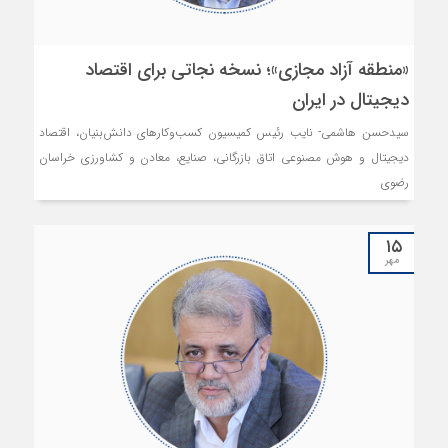
«منطقه آزاد مجازی»؛ نسخه نجاتی برای اقتصاد
دیجیتال در ایران
سیدحسن هاشمی- نایب ‌رئیس کمیسیون کسب‌وکارهای دانش‌بنیان، اقتصاد
دیجیتال و هوش مصنوعی اتاق بازرگانی، صنایع، معادن و کشاورزی خراسان
رضوی
۱۵
مهر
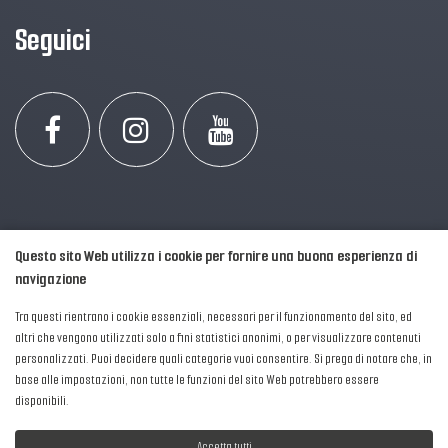
Seguici
Questo sito Web utilizza i cookie per fornire una buona esperienza di
navigazione
Tra questi rientrano i cookie essenziali, necessari per il funzionamento del sito, ed
altri che vengono utilizzati solo a fini statistici anonimi, o per visualizzare contenuti
personalizzati. Puoi decidere quali categorie vuoi consentire. Si prega di notare che, in
2016-2026 © AIPFM - Festa della Musica Italia Tutti i Diritti Riservati.
base alle impostazioni, non tutte le funzioni del sito Web potrebbero essere
Privacy Policy
|
Cookies
disponibili.
P. Iva e C.F.: 04906871001
Accetta tutti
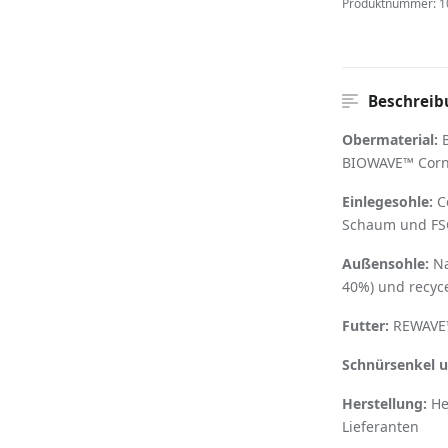
Produktnummer:
1
Beschreib
Obermaterial:
B
BIOWAVE™ Cornw
Einlegesohle:
C
Schaum und FSC-
Außensohle:
Na
40%) und recyce
Futter:
REWAVE™
Schnürsenkel 
Herstellung:
He
Lieferanten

> **Problem**:
Every line above should be repeated exactly; pictures stay out of the copy.

> **Answer for this exercise**:
«منطقه آزاد مجازی»؛ نسخه نجاتی برای اقتصاد
دیجیتال در ایران
سیدحسن هاشمی- نایب ‌رئیس کمیسیون کسب‌وکارهای دانش‌بنیان، اقتصاد
دیجیتال و هوش مصنوعی اتاق بازرگانی، صنایع، معادن و کشاورزی خراسان
رضوی
۱۵
مهر
Seguici
Questo sito Web utilizza i cookie per fornire una buona esperienza di
navigazione
Tra questi rientrano i cookie essenziali, necessari per il funzionamento del sito, ed
altri che vengono utilizzati solo a fini statistici anonimi, o per visualizzare contenuti
personalizzati. Puoi decidere quali categorie vuoi consentire. Si prega di notare che, in
2016-2026 © AIPFM - Festa della Musica Italia Tutti i Diritti Riservati.
base alle impostazioni, non tutte le funzioni del sito Web potrebbero essere
Privacy Policy
|
Cookies
disponibili.
P. Iva e C.F.: 04906871001
Accetta tutti
Produktnummer:
1
Beschreib
Obermaterial:
B
BIOWAVE™ Cornw
Einlegesohle:
C
Schaum und FSC-
Außensohle:
Na
40%) und recyce
Futter:
REWAVE™
Schnürsenkel 
Herstellung:
He
Lieferanten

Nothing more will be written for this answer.